# To be done:
Render the stretch of material from its start through the line containing "Dot at: (253, 239)" as a JSON list of strings, one string per line and no blank lines. Include nothing after that line.

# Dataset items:
┄┄┄┄┄┄
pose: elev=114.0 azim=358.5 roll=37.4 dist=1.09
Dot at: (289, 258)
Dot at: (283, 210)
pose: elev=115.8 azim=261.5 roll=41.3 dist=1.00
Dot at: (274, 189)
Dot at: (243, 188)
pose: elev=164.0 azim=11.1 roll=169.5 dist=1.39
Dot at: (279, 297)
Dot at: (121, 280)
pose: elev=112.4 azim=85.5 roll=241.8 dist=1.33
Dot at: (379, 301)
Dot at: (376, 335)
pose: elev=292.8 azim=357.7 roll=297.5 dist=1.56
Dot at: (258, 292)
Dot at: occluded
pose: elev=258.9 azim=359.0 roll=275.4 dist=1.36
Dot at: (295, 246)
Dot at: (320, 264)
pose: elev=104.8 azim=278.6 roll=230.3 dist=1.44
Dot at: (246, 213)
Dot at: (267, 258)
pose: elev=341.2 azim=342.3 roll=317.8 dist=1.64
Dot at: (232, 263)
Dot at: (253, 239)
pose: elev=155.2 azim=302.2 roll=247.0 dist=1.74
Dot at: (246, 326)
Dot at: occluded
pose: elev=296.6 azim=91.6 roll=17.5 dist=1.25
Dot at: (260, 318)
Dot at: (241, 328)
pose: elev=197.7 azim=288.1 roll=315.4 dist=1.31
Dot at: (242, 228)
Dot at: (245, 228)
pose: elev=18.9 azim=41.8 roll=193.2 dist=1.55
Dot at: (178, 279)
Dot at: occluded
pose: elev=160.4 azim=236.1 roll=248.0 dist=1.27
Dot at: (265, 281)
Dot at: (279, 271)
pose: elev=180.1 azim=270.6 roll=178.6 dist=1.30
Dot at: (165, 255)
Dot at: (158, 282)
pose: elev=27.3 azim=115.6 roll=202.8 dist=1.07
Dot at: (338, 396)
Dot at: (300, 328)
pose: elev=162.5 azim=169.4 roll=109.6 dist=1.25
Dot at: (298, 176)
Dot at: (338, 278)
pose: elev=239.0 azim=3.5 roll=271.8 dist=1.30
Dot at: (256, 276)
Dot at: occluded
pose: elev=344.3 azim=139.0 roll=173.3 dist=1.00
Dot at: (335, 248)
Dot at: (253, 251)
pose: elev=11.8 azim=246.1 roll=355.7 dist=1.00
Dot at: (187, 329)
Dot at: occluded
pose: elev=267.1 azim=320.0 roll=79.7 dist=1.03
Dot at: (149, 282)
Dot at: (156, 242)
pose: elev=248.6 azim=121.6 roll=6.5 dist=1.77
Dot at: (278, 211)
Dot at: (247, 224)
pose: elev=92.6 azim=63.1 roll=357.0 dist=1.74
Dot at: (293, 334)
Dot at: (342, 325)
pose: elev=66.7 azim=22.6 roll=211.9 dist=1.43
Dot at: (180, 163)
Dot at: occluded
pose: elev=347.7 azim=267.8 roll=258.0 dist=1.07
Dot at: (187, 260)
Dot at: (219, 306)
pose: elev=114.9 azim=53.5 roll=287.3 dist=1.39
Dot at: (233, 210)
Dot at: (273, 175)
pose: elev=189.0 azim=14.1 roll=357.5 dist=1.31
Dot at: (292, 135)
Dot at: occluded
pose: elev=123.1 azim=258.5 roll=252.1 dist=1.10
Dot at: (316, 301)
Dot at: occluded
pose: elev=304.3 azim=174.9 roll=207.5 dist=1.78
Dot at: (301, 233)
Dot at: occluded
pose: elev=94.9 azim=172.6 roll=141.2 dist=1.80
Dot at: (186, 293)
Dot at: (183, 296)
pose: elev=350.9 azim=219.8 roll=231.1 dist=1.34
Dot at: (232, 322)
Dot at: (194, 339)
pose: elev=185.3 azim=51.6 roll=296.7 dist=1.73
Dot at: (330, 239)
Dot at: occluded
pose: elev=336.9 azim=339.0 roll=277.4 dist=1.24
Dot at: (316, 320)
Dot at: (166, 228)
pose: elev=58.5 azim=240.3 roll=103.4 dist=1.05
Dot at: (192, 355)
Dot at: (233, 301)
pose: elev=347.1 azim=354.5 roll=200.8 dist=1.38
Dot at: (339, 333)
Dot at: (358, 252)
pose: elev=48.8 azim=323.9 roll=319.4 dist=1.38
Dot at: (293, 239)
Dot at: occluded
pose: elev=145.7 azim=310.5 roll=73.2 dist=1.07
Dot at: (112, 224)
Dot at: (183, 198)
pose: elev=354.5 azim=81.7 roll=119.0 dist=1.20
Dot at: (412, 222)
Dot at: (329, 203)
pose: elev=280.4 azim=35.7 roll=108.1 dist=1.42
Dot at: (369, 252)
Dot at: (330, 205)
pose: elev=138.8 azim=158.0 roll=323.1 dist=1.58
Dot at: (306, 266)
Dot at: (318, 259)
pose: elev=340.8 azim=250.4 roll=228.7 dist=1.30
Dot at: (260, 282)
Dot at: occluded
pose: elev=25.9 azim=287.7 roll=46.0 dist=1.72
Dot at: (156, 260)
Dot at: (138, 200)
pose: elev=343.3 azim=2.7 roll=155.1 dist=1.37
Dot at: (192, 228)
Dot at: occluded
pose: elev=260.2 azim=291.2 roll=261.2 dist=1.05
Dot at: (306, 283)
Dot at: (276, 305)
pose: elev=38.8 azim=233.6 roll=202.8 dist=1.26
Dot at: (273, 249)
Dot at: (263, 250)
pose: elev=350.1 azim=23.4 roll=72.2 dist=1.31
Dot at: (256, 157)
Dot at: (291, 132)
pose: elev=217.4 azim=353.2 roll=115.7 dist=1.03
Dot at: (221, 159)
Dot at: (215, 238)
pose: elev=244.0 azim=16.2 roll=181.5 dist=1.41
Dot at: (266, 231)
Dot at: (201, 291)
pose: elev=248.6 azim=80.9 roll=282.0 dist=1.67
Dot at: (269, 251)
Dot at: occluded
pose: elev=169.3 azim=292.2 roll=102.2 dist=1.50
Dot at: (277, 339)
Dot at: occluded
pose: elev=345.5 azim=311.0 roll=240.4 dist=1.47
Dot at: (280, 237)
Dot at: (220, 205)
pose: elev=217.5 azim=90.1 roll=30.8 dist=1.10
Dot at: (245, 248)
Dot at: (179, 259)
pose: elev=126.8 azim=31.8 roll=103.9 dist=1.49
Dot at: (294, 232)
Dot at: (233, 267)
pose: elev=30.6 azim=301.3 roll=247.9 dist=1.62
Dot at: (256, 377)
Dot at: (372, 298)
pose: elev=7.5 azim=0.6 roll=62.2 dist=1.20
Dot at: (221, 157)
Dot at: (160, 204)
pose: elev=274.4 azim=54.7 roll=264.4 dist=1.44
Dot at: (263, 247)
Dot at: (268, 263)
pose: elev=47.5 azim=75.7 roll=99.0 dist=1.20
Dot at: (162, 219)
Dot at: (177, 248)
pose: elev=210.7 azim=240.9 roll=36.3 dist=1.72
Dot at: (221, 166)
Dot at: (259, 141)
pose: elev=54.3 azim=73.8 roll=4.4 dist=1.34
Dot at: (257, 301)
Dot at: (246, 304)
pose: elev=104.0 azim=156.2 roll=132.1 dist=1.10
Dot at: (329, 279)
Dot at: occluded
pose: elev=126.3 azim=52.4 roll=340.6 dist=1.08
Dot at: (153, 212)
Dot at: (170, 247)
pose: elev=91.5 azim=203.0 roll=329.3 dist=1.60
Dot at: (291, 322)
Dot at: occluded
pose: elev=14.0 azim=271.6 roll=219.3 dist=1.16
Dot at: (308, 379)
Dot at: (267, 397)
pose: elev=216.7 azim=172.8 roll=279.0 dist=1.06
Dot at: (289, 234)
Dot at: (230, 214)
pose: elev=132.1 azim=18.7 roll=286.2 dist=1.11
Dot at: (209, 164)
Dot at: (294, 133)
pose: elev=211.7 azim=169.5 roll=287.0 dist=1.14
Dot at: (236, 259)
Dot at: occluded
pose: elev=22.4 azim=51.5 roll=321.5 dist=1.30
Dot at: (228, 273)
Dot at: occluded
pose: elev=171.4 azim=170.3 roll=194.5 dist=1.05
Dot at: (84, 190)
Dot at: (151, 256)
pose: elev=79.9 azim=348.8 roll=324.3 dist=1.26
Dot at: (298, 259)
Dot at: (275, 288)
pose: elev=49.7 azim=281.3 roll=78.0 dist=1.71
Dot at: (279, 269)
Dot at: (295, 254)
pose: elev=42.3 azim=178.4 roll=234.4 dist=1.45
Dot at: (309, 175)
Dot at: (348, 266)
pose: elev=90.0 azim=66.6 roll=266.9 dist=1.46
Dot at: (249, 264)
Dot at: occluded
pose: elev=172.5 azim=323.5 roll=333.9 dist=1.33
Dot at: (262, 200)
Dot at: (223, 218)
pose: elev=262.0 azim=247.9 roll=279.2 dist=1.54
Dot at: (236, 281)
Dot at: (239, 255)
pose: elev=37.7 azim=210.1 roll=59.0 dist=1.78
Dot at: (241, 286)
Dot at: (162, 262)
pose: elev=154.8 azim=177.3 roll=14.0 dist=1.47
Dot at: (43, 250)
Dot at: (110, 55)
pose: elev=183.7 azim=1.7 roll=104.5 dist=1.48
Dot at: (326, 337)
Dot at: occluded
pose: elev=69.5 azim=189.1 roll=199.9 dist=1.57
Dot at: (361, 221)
┄┄┄┄┄┄
# Worked answer:
[
  "pose: elev=114.0 azim=358.5 roll=37.4 dist=1.09",
  "Dot at: (289, 258)",
  "Dot at: (283, 210)",
  "pose: elev=115.8 azim=261.5 roll=41.3 dist=1.00",
  "Dot at: (274, 189)",
  "Dot at: (243, 188)",
  "pose: elev=164.0 azim=11.1 roll=169.5 dist=1.39",
  "Dot at: (279, 297)",
  "Dot at: (121, 280)",
  "pose: elev=112.4 azim=85.5 roll=241.8 dist=1.33",
  "Dot at: (379, 301)",
  "Dot at: (376, 335)",
  "pose: elev=292.8 azim=357.7 roll=297.5 dist=1.56",
  "Dot at: (258, 292)",
  "Dot at: occluded",
  "pose: elev=258.9 azim=359.0 roll=275.4 dist=1.36",
  "Dot at: (295, 246)",
  "Dot at: (320, 264)",
  "pose: elev=104.8 azim=278.6 roll=230.3 dist=1.44",
  "Dot at: (246, 213)",
  "Dot at: (267, 258)",
  "pose: elev=341.2 azim=342.3 roll=317.8 dist=1.64",
  "Dot at: (232, 263)",
  "Dot at: (253, 239)"
]